#### INFORMATION GIVEN
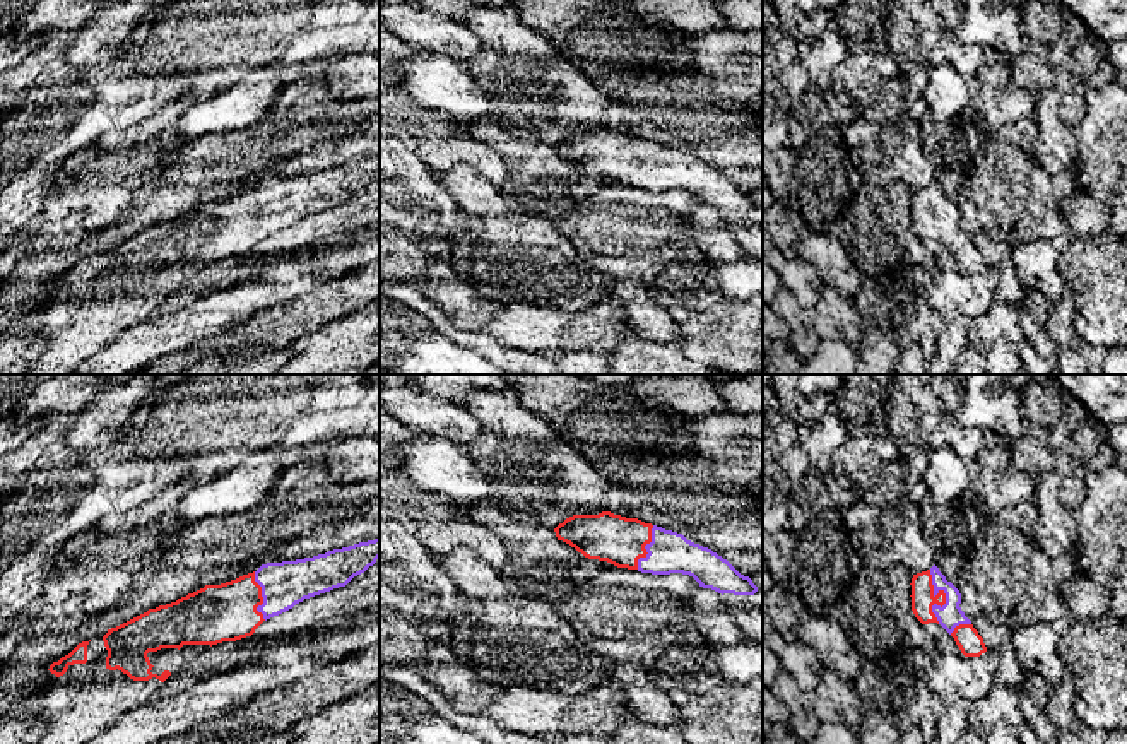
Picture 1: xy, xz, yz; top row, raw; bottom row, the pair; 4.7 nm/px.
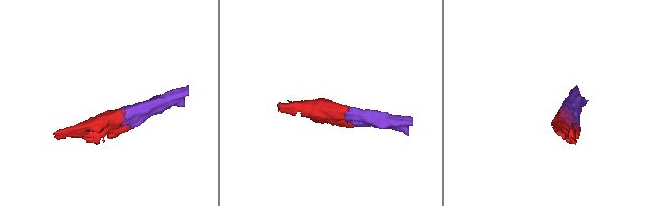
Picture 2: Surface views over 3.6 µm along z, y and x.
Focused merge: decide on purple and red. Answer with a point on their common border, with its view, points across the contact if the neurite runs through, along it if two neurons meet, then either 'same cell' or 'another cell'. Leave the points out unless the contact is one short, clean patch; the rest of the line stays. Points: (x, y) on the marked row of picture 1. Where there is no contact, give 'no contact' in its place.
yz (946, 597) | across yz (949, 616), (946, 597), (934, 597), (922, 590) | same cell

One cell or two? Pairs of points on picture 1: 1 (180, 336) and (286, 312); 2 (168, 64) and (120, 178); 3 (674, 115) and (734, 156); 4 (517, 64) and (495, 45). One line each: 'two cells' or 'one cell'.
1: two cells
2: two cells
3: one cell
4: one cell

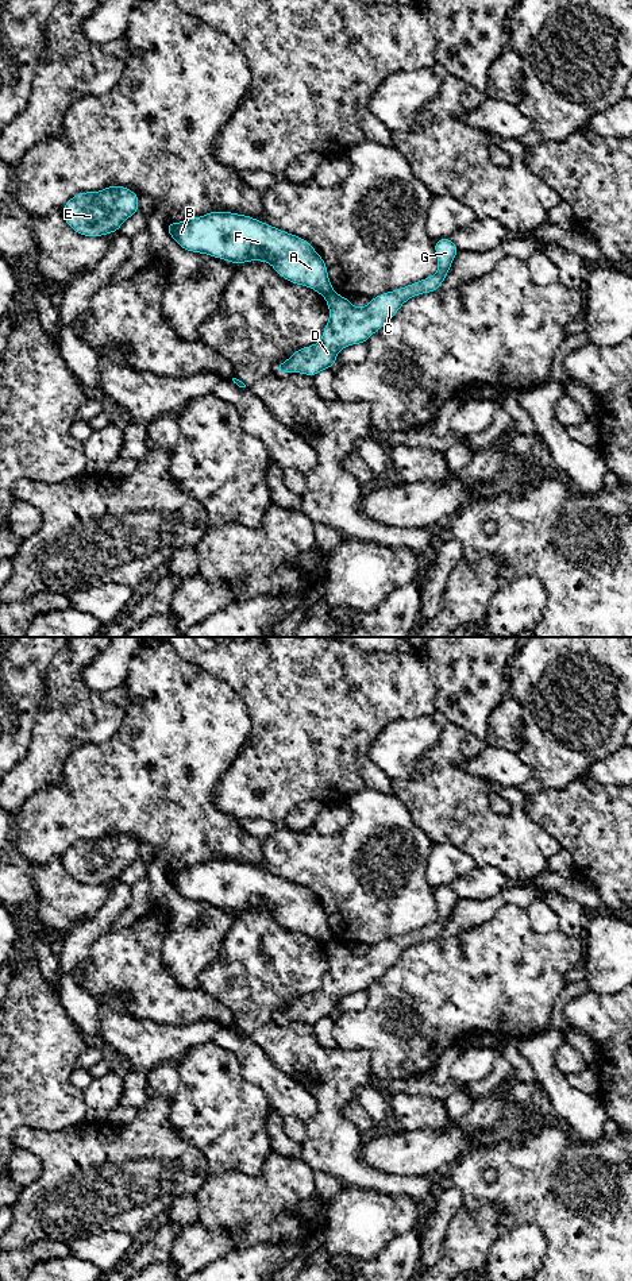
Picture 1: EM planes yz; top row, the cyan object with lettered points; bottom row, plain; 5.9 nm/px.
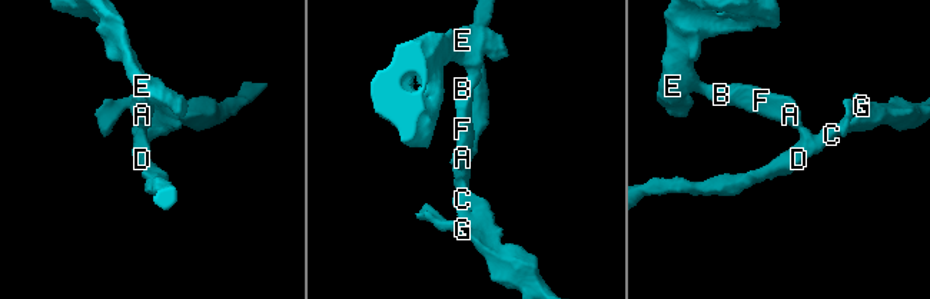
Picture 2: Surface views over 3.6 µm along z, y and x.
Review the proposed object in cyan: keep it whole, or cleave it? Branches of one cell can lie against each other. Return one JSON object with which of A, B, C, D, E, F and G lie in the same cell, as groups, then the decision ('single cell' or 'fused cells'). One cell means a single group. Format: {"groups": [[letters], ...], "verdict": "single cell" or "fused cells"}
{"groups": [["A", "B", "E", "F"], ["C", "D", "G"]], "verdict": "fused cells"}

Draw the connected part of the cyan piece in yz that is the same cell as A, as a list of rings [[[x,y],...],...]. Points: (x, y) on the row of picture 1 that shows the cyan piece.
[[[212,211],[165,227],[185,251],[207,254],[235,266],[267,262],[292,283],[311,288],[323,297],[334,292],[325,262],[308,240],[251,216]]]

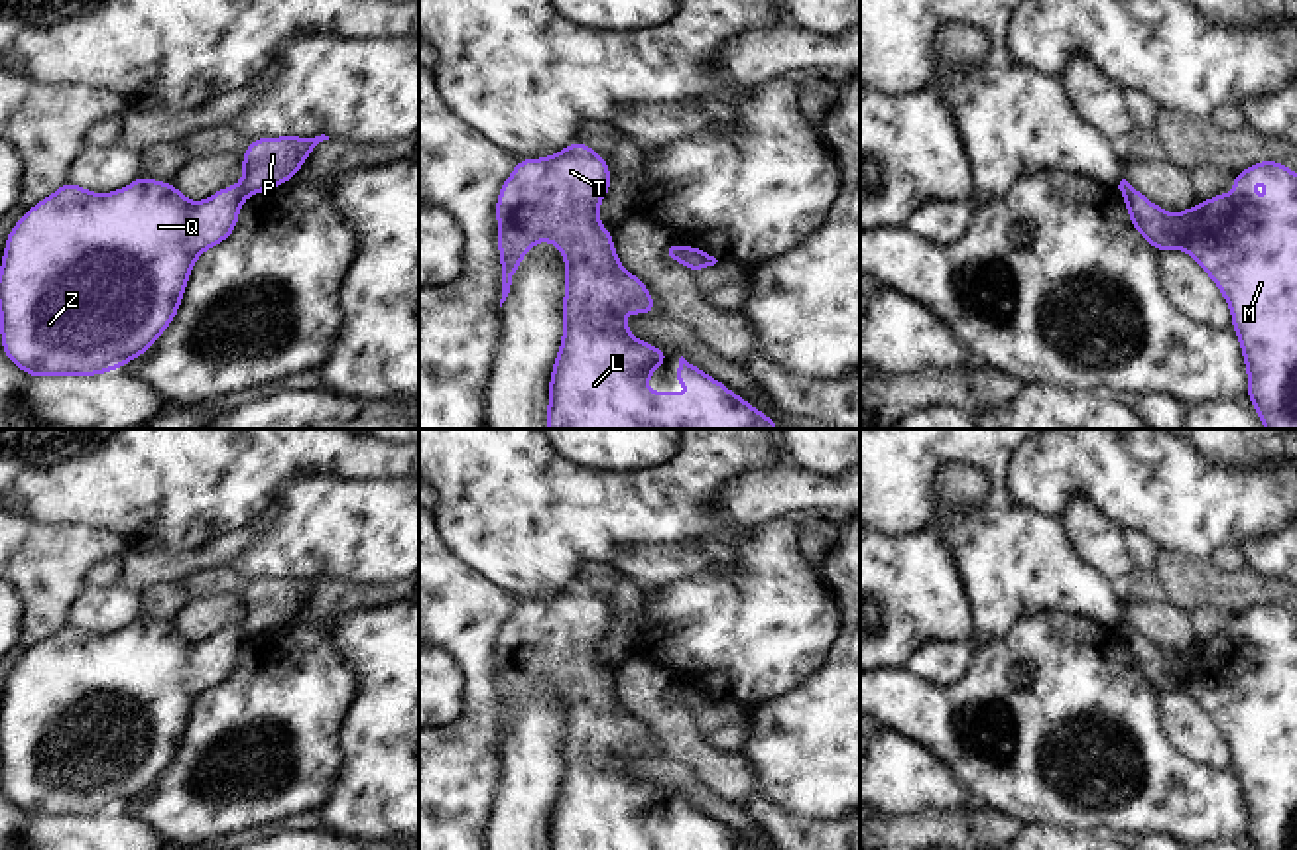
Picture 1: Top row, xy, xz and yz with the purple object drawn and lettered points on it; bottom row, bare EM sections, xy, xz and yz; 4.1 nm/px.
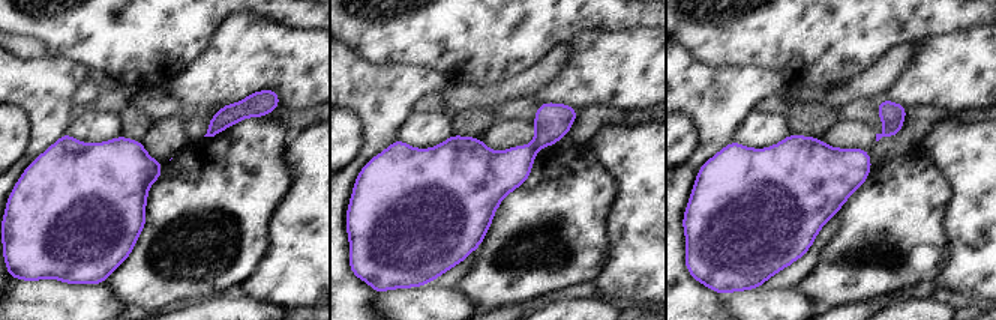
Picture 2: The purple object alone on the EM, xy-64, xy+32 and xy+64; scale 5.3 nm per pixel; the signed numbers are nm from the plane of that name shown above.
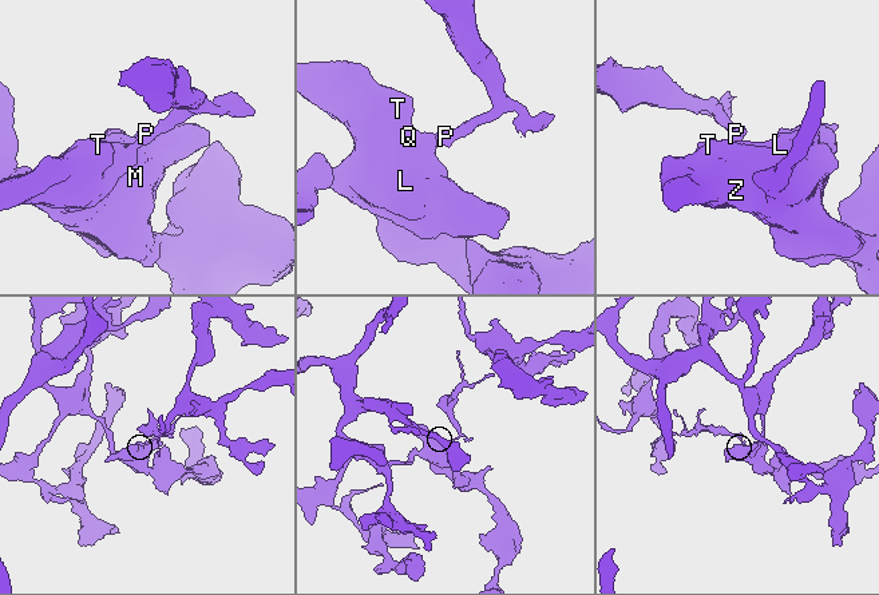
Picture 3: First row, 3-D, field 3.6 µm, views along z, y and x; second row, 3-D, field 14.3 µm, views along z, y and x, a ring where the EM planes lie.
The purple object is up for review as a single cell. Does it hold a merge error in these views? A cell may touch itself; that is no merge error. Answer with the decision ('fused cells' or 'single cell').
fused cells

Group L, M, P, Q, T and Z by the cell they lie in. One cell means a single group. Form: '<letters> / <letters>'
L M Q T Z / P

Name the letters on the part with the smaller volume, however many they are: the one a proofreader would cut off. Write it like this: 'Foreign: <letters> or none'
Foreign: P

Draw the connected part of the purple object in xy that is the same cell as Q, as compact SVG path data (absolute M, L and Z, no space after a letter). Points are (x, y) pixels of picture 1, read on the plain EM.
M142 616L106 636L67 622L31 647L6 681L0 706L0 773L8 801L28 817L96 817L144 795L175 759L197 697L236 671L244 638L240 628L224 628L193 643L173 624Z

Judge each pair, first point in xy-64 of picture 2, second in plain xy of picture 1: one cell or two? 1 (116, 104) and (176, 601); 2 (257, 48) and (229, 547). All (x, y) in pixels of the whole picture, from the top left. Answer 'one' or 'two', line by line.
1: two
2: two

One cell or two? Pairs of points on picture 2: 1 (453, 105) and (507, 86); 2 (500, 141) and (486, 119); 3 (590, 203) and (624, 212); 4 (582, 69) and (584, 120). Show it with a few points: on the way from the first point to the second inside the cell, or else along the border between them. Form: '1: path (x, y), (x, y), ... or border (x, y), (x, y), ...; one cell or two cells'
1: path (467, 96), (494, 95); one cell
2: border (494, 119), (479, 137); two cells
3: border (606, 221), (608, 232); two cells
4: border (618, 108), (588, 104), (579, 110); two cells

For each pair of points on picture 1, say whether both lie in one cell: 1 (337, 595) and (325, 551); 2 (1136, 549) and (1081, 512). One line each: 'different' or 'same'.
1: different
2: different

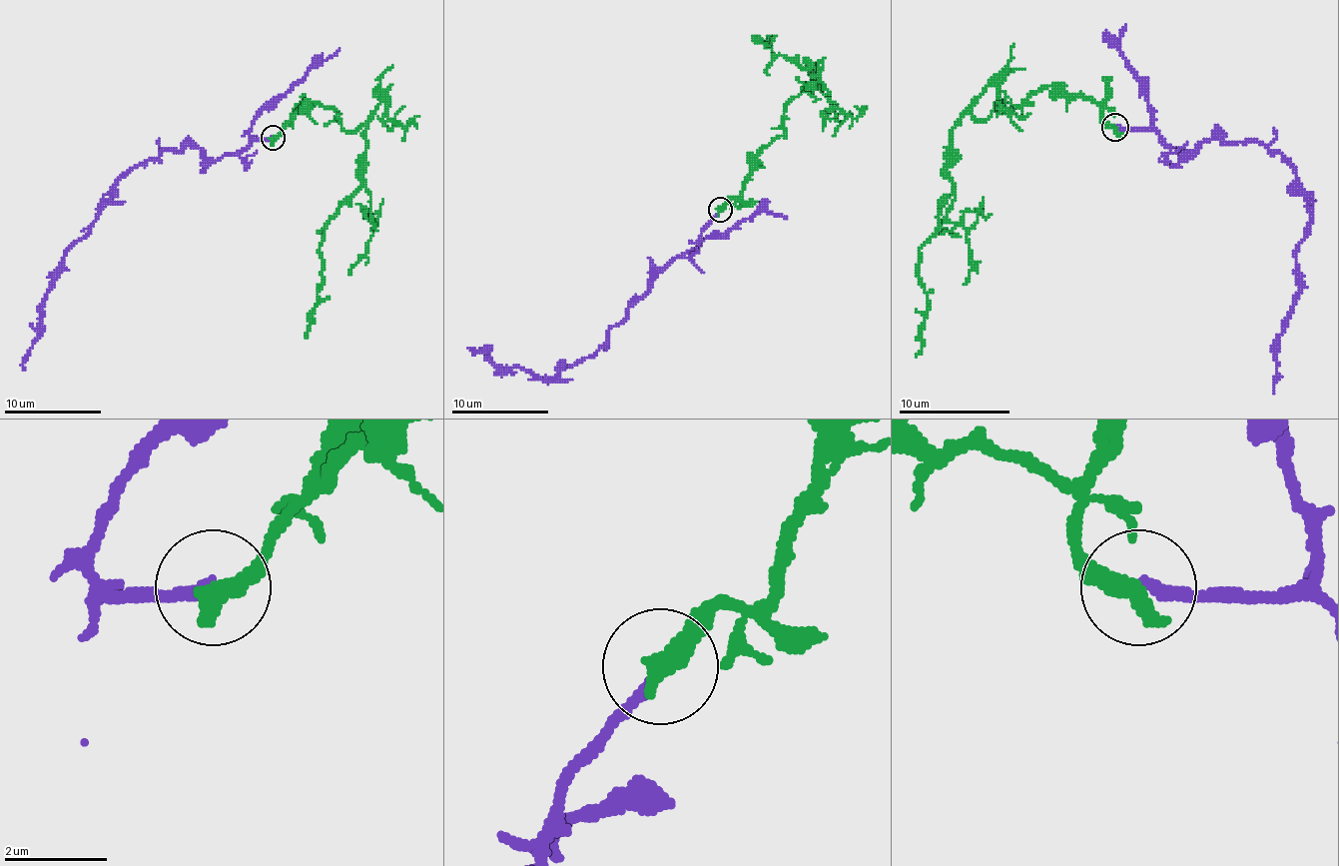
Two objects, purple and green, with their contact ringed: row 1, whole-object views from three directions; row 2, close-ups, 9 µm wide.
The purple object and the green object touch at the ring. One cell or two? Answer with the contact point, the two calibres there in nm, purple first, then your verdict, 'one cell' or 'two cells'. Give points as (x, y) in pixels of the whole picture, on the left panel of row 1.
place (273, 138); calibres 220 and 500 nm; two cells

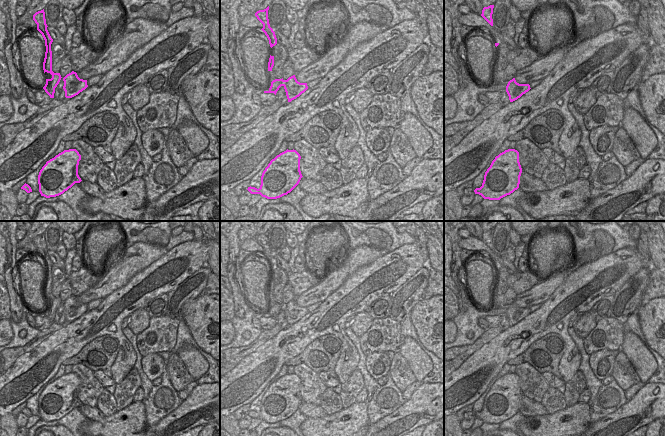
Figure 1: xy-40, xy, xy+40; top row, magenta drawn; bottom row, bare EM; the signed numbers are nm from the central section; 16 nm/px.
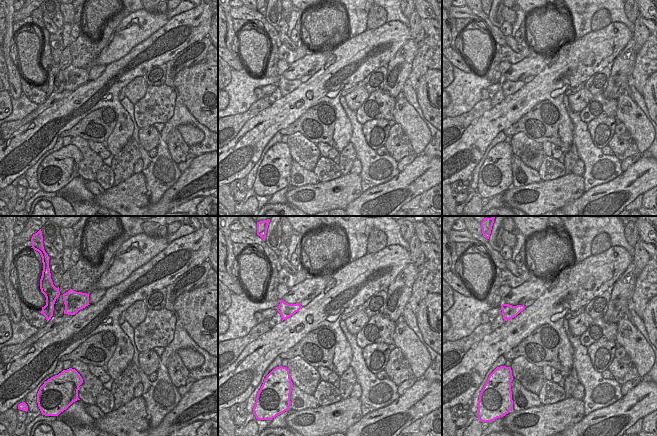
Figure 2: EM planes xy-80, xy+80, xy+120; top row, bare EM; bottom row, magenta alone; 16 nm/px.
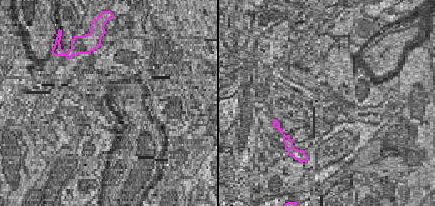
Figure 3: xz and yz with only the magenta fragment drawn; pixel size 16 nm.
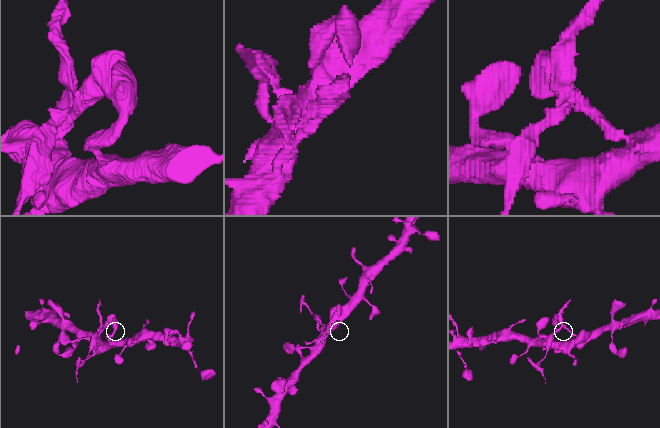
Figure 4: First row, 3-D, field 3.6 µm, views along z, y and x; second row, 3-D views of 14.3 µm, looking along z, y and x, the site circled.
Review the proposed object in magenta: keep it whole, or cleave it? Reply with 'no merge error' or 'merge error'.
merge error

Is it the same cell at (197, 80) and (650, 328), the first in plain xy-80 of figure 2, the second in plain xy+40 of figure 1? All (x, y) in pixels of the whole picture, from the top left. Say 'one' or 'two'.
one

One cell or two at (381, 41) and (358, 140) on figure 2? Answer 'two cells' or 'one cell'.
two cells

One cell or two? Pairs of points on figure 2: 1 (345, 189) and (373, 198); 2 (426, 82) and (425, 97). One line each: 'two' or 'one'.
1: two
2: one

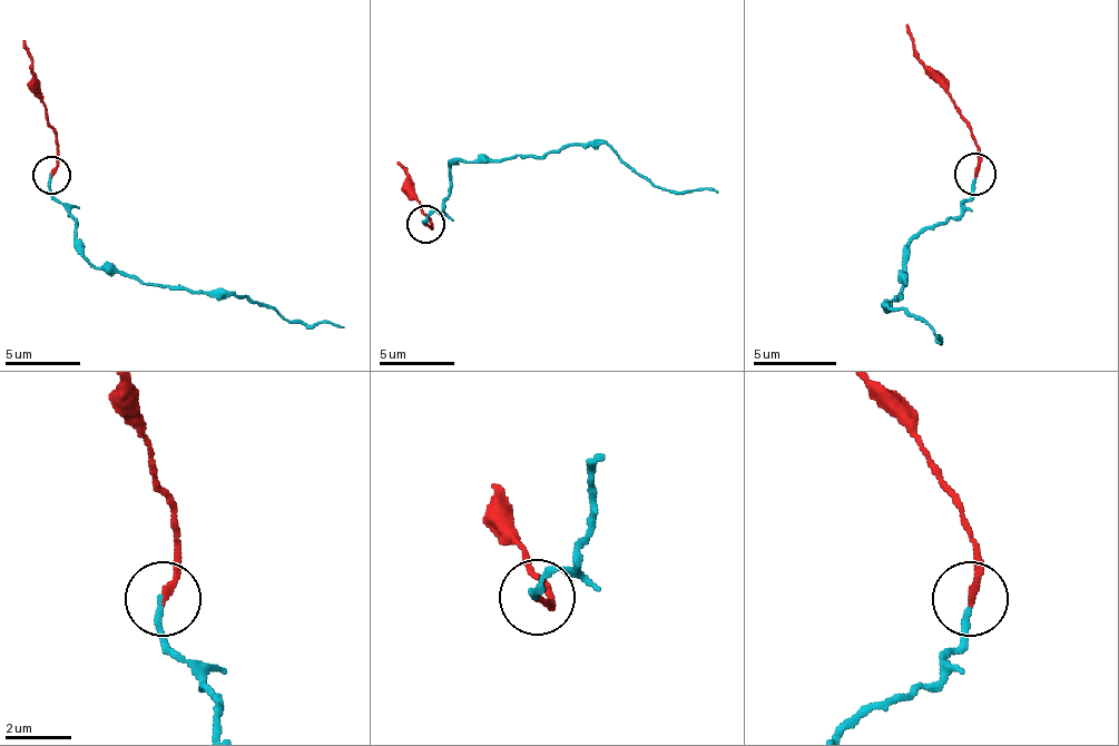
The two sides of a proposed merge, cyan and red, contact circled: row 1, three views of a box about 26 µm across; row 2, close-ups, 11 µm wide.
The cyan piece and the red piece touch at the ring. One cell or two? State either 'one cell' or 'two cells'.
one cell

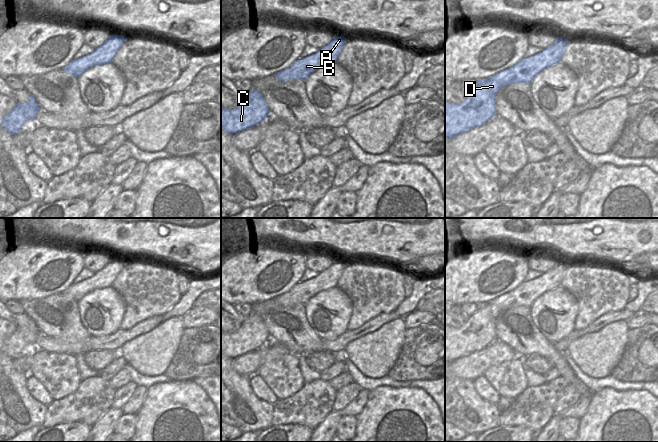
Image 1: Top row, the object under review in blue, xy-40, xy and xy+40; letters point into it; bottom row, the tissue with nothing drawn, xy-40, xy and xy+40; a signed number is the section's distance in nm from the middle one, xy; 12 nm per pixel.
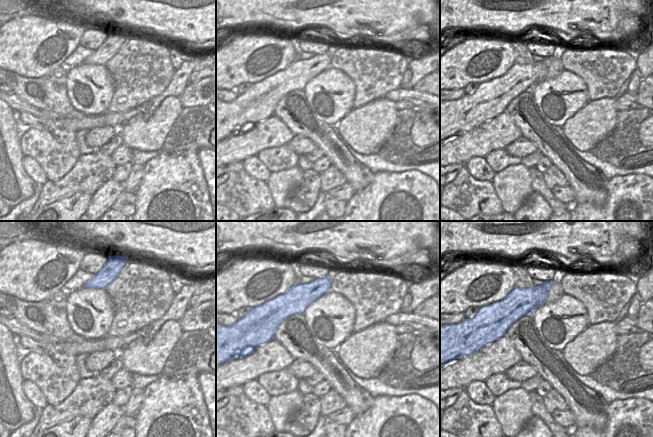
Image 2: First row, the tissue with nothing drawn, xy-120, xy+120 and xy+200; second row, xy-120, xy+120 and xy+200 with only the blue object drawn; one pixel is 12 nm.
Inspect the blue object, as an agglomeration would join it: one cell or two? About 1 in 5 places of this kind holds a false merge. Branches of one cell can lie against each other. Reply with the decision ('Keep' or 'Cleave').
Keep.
########
**TASK DETAILS**: When a line above contains the string "nothing", copy that line.

**WRITTEN REPLY**:
Image 1: Top row, the object under review in blue, xy-40, xy and xy+40; letters point into it; bottom row, the tissue with nothing drawn, xy-40, xy and xy+40; a signed number is the section's distance in nm from the middle one, xy; 12 nm per pixel.
Image 2: First row, the tissue with nothing drawn, xy-120, xy+120 and xy+200; second row, xy-120, xy+120 and xy+200 with only the blue object drawn; one pixel is 12 nm.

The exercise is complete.